**TEXTE SUPPORT**
◆ ◆ ◆ ◆ ◆
De Robert Mauriès
(Publié le 08/02/2021)
Pas de commentaire pour l'instant.
De François C
(Publié le 10/02/2021)
Bonjour,
Grille de niveau TDP <= 4
Voici une résolution avec 4 pistes invalides de 10 candidats maximum :
Candidats uniques: 4L1C7, 4L2C1, 1L5C5, 4L9C6, 4L7C9, 2L8C5, 6L8C3, 6L7C6, 6L3C2, 6L1C5, 2L3C3, 2L4C7, 2L5C2, 2L7C8, 7L9C3, 1L9C7, 1L3C9, 1L7C3
Alignement: 3C3B1 => -3L3C1
P(3L2C5) = 3L2C5,9L2C9,3L6C7,3L8C9,9L8C1,3L9C4,9L5C8,9L9C5,
=> 9B5 vide => -3L2C5
P(8L2C5) = 8L2C5,5L4C5,5L5C1,8L3C7,9L3C1,7L8C7,9L8C9,9L2C7,3L6C7,3L9C5,
=> 3B9 vide => -8L2C5
Paire nue: 59C5L24 => -9L6C5 -9L9C5
Alignement: 9B8C4 => -9L1C4 -9L3C4 -9L5C4
P(8L5C1) = 8L5C1,9L6C3,3L6C7,3L9C5,3L7C1,5L3C1,5L5C4,5L1C8,7L1C4,3L3C4,
=> 3C8 vide => -8L5C1
Candidats uniques: 8L6C3, 3L6C5, 9L6C7, 8L9C5, 8L2C7
Alignement: 3C6B2 => -3L1C4 -3L3C4
P(9L2C5) = 9L2C5,3L2C9,5L2C3,3L1C3,8L1C6,9L1C2,9L3C8,9L9C4,3L9C8,
=> 3C7 vide => -9L2C5
Candidats uniques jusqu’à la solution.
De François C
(Publié le 10/02/2021)
◆ ◆ ◆ ◆ ◆
**DONNÉES EXTRAITES**
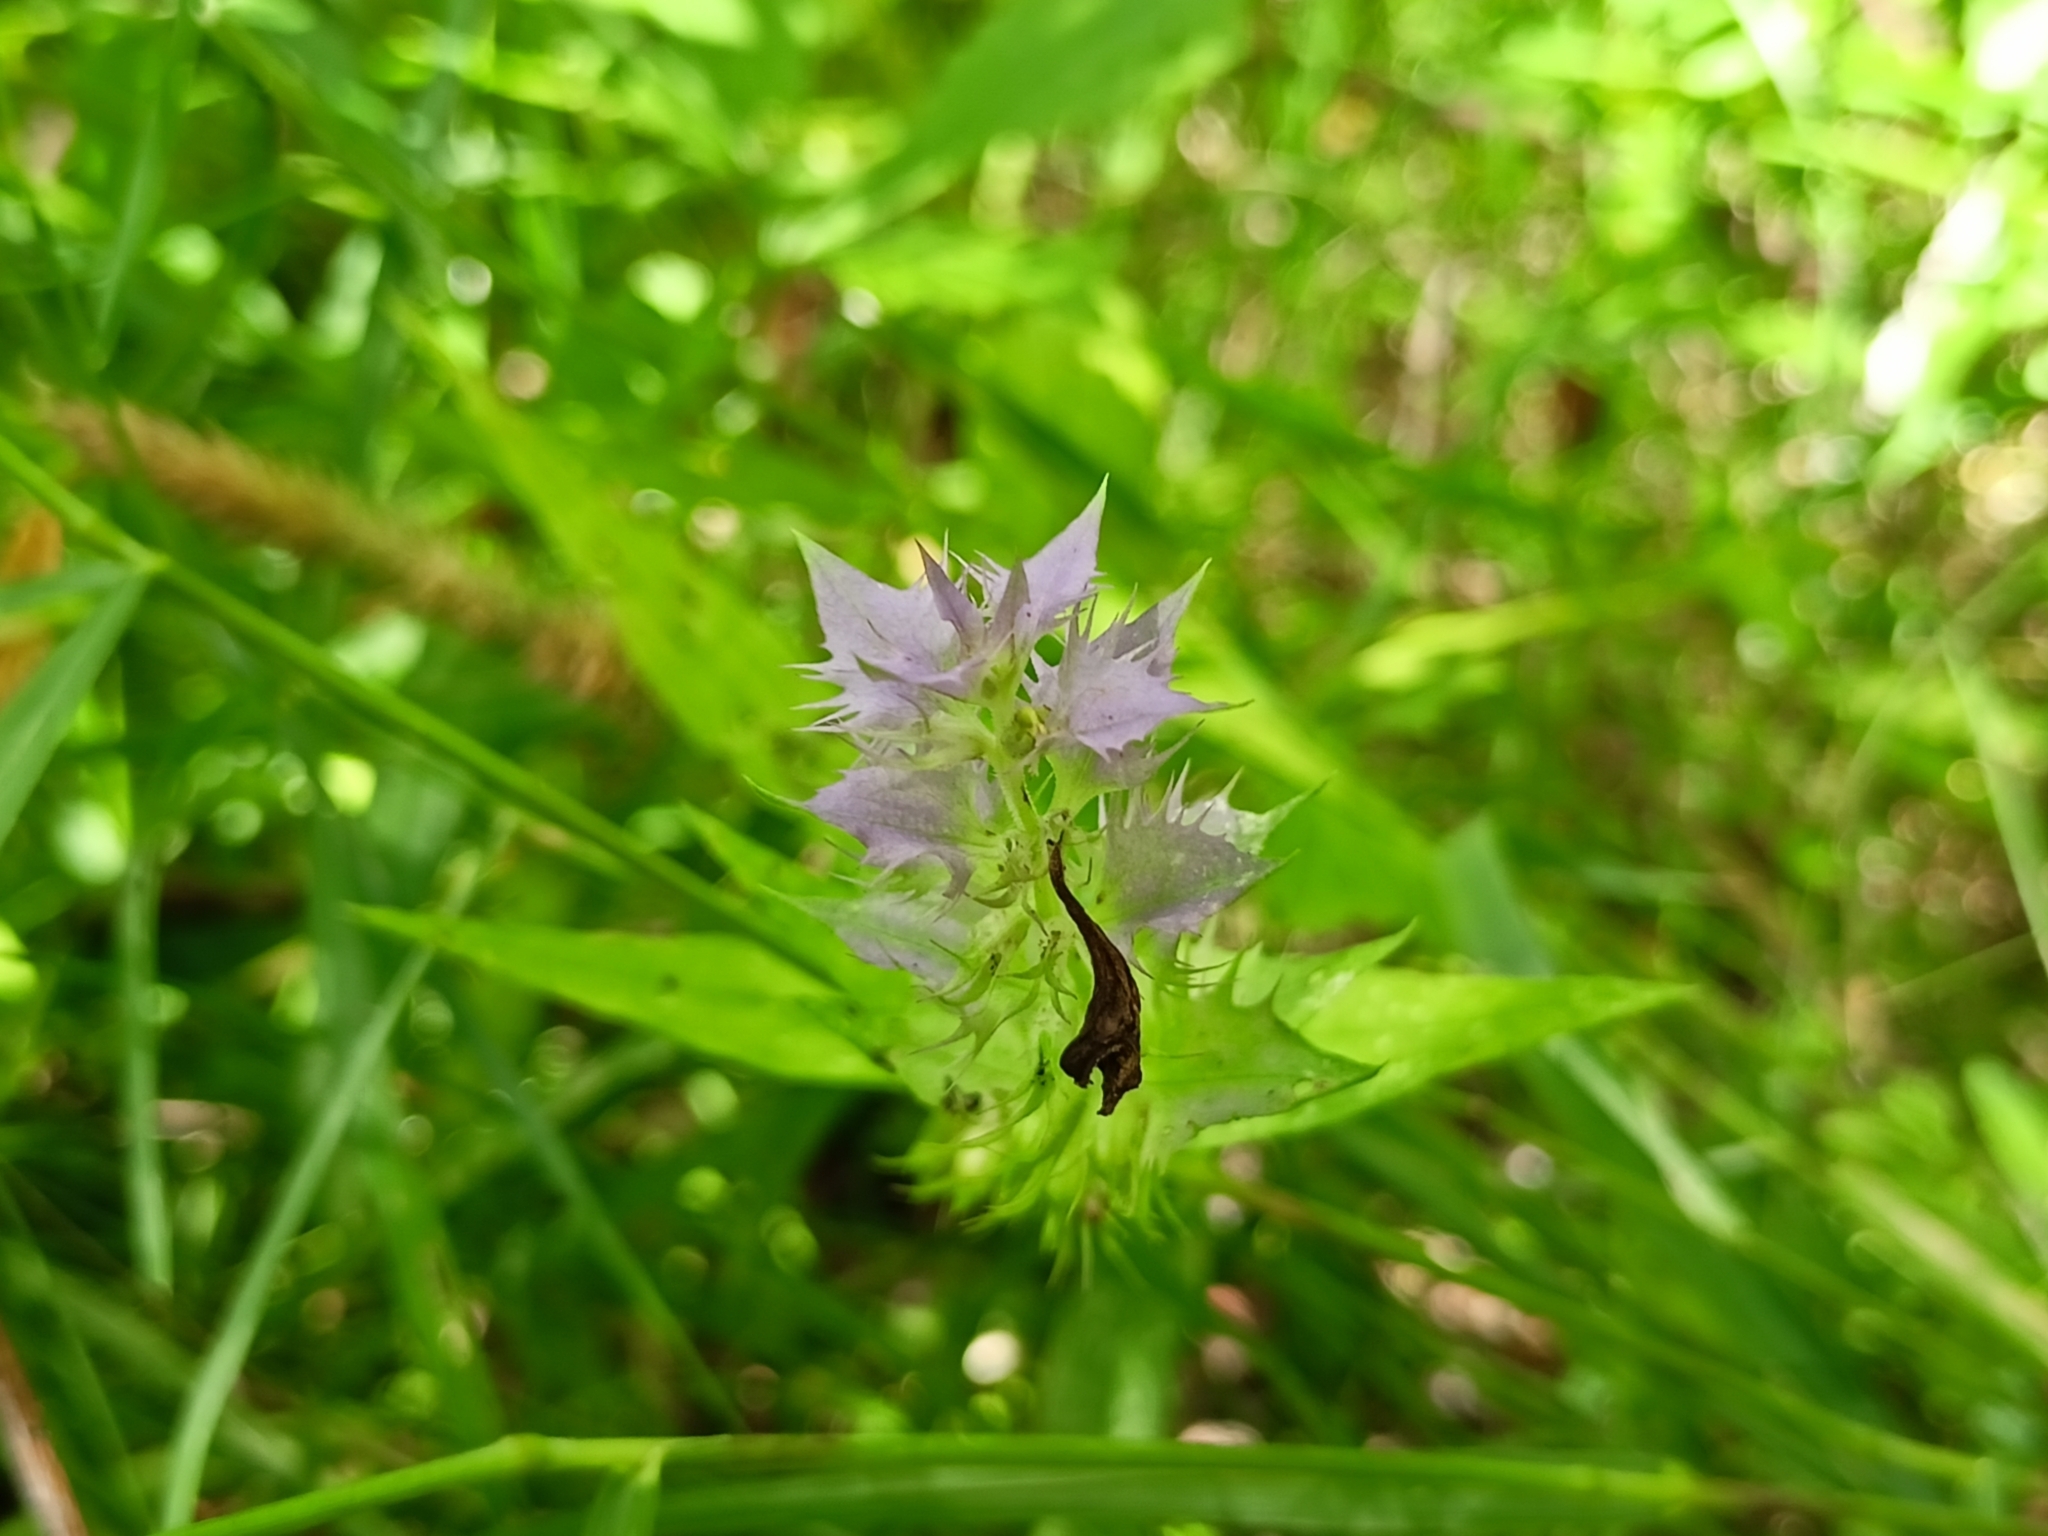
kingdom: Plantae
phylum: Tracheophyta
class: Magnoliopsida
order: Lamiales
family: Orobanchaceae
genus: Melampyrum
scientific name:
◆ ◆ ◆ ◆ ◆
**TRAVAIL DEMANDÉ**
Traduisez en anglais cette phrase du fil consacré à la résolution de la grille : « Voici une résolution avec 4 pistes invalides de 10 candidats maximum : » Les lignes constituent un matériau distinct du texte.

**RÉPONSE ATTENDUE**
Here is a solution with 4 invalid tracks of at most 10 candidates: